Sikh funeral ceremonies

sikh ceremonies

Like many other eastern religions the Sikhs have a strong belief in the afterlife. As with Buddhists the Sikh religion believes that the reincarnation cycle flows and flows until a oneness with God occurs. In terms of the ceremonies and funerals themselves an important theme is the resignation to the will of the creator and the accepting of death as a natural part of the life cycle. An interesting note about the Sikh approach to death is that they keep the 5 traditional elements which they are required to carry throughout their lives; 1. Kachhera, an undergarment 2. Kanga, a wooden comb. 3. Kara, a steel or iron bracelet. 4. Kes, uncut hair (and beard). 5. Kirpan, a short sword.

What’s different about a Sikh funeral and lead up to the funeral?

Just before death occurs the dying person is encouraged to focus on his or her spiritual belief and life by reciting “Waheguru” (meaning God) or texts from the Guru Granth Sahib (Sikh holy scripture). Once the person dies preparation of the body will take place with it being bathed and clothed in the traditional turban and clothing with the 5 items as noted above. Following on from this preparations will then be made for the cremation (which is the norm) of the body.

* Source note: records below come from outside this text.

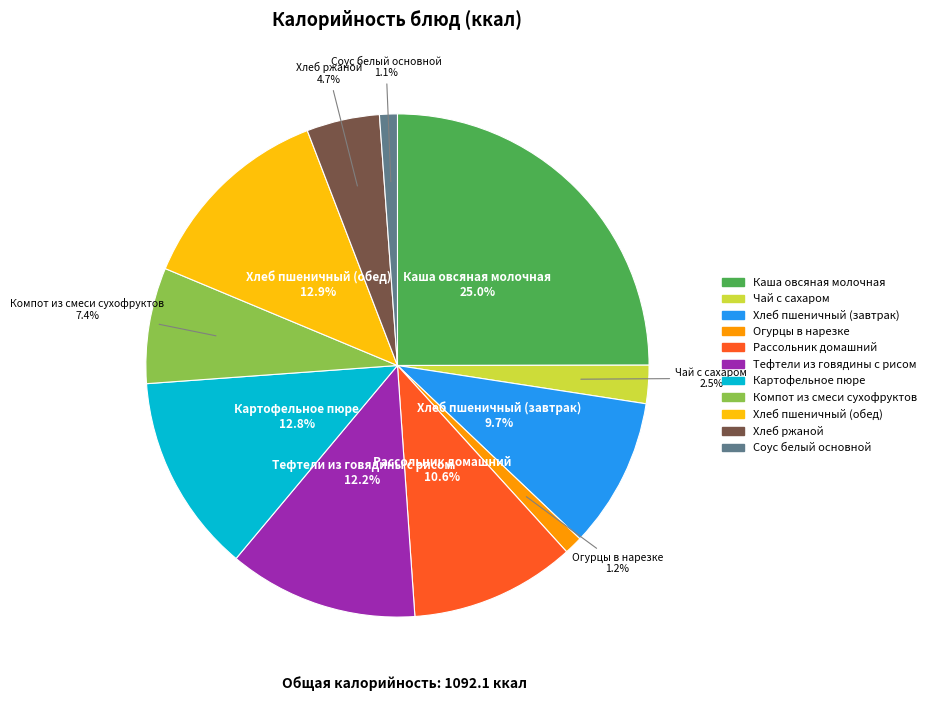

Which category has the biggest portion of the pie?

Каша овсяная молочная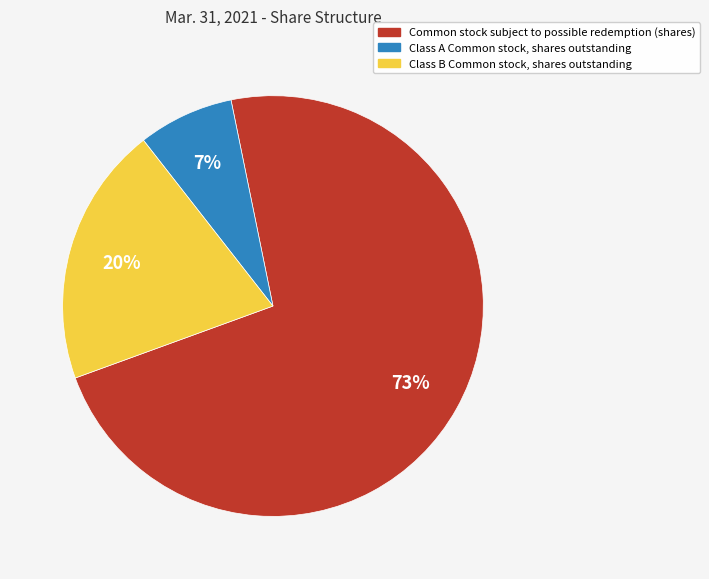

Which slice represents more than half of the pie?

Common stock subject to possible redemption (shares)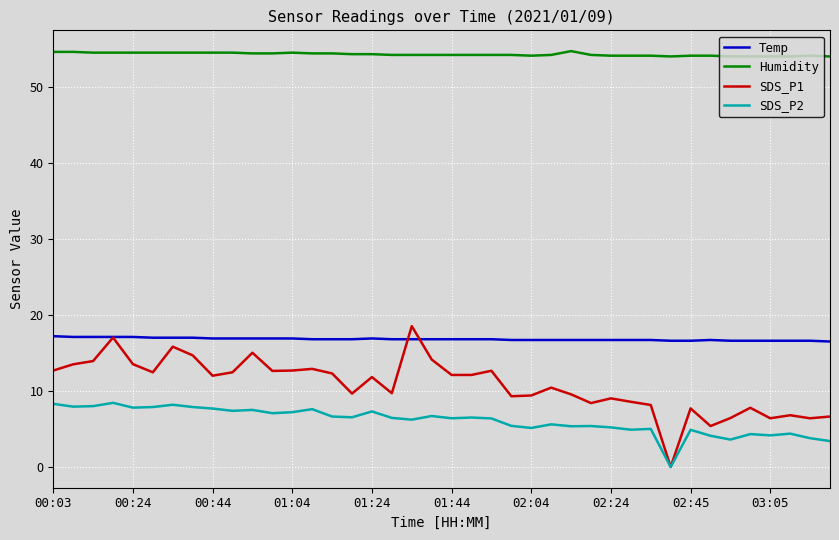

What are all the series names shown in the legend?

Temp, Humidity, SDS_P1, SDS_P2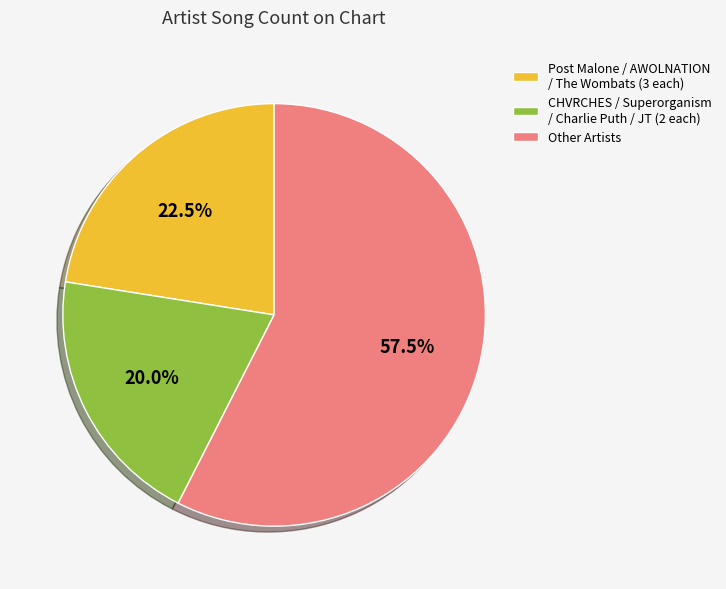

Does CHVRCHES / Superorganism / Charlie Puth / JT (2 each) represent more than half of the total?

No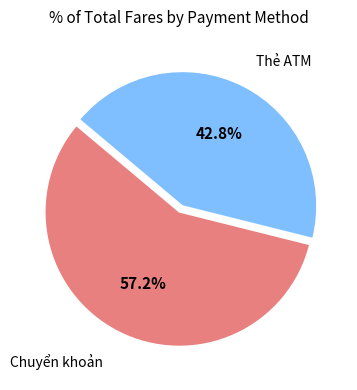

Between Thẻ ATM and Chuyển khoản, which is larger?

Chuyển khoản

Where does a Sikh ceremony take place?

Cremation is the most popular form of dealing with the body in the Sikh religion and additionally the funerals can mainly revolve around this element. An important element of the ceremonies is the acceptance of God’s will. It’s also important to remember that the religious service can vary in location and can be staged anywhere from outdoors to a funeral home and even at home.

What normally happens at a Sikh funeral and what do non observers need to know?

While Sikh ceremonies offer a lot of choice to planners it should be noted that their are very specific prayers and hymns which should be said in almost all places where the religion resides. During the ceremony a number of prayers may be said and be aware that if the ceremony also includes a ritual called “Sadharan Paath” (a kind of religious service) there may also be hymns, readings, food, sweets (sweet foods) and verses from the holy book may also be included. In terms of clothing attendees are ordinarily encouraged to wear subdued colours but this is not usually a strict rule. Flowers are also acceptable.